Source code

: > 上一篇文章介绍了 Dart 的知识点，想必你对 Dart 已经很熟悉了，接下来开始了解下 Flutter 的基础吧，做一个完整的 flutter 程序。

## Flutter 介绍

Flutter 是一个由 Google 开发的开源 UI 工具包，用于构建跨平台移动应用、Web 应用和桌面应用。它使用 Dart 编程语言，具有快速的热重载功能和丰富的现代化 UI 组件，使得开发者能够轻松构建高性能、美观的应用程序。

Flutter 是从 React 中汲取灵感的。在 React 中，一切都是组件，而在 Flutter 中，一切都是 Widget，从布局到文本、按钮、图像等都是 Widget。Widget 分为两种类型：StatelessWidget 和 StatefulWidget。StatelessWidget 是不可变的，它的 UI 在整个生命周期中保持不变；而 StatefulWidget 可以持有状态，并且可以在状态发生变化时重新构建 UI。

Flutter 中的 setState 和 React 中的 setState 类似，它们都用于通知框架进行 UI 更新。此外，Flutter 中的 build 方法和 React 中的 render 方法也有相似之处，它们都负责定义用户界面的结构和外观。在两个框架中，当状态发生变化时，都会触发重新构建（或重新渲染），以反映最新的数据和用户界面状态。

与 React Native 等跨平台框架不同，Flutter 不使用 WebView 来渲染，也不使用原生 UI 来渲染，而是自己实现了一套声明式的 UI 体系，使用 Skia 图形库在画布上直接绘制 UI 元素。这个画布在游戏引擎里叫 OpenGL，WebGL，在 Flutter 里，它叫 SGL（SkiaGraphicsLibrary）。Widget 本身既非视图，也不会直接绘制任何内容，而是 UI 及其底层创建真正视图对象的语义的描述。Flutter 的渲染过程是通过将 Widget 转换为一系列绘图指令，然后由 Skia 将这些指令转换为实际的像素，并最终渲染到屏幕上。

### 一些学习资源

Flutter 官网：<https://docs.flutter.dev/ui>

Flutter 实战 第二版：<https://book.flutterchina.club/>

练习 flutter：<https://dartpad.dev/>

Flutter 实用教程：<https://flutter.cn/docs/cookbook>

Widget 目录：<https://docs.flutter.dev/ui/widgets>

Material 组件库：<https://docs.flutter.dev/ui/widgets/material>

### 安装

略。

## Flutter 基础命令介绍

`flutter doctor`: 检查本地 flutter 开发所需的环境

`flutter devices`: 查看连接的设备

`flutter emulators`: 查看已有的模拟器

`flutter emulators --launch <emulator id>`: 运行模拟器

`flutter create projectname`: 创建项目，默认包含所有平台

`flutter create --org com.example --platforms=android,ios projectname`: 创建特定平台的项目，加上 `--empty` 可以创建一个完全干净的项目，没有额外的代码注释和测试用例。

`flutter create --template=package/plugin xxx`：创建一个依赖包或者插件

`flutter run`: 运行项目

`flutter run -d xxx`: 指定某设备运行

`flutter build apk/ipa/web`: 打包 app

....................

**The problem**:
Reproduce word for word the lines in the item above, starting at the line that contains "emulators --launch <emulator" and ending at the line that contains "create --org com.example", with both of those lines included.

**Task answer**:
`flutter emulators --launch <emulator id>`: 运行模拟器

`flutter create projectname`: 创建项目，默认包含所有平台

`flutter create --org com.example --platforms=android,ios projectname`: 创建特定平台的项目，加上 `--empty` 可以创建一个完全干净的项目，没有额外的代码注释和测试用例。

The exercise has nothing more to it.